Yesterday, I wrote another 1,062 words on "Dry Bones." I expect to finish the vignette today or tomorrow. Today would be good, as tomorrow may be hot enough that we need to flee to an air-conditioned library where all I'll be able to do is edit Houses Under the Sea: Mythos Tales. And I'm working on the idea for the vignette that I'll write immediately after "Dry Bones." Meanwhile, Agents of Dreamland is really coming together in my head, and I need to get back to it.
I'm told that if I write only characters of European extraction I'm "white-washing." I'm told that if I write African, Asian, Hispanic, or Native American characters, I'm committing "cultural appropriation." Which is it gonna be, people? You can't have it both ways.
~ and ~
I've never been good with silliness, really. It may hit me unexpectedly, on occasion, and usually in private. Silliness usually pricks at the back of my neck and the pit of my stomach. Habitual silliness angers me. No, I don't know why. It's extremely inconvenient, my discomfort with silliness. But it explains my ongoing quarrel with 90% of the internet. This is not to say I don't appreciate comedy. I very much do. But in smallish doses and certainly not 24/7/365.

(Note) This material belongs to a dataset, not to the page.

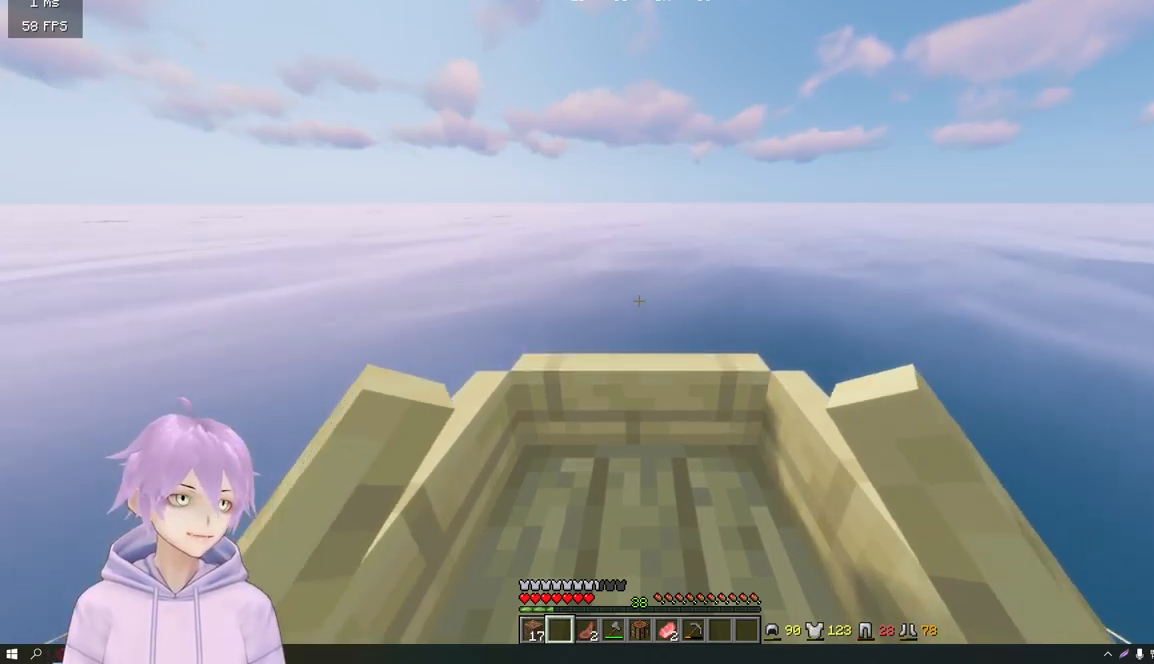
{"keys": ["w"], "mouse": [], "events": []}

Last night, we watched the new Halt and Catch Fire and then the two most recent episodes of Hannibal. Such an amazing thing to have ever made it to television, Hannibal, and it depressing watching the third season unfold knowing there won't be a fourth. Anyway, then we watched a so-so "found footage" horror film called Mr. Jones (2013), directed by Karl Mueller, that I really wish had been just a little better. It had more potential than was realized, partly because the acting or the directing or both were so ham-fisted. After that we watched David Gregory's Lost Soul: The Doomed Journey of Richard Stanley's Island of Dr. Moreau (2014), which explains how John Frankenheimer's disastrously awful 1996 The Island of Dr. Moreau began life as a Richard Stanley film. It was a painful affair, this documentary, seeing (again) just how fucked-up fucked-up can get when we're talking Hollywood.
And, with that, I should get moving.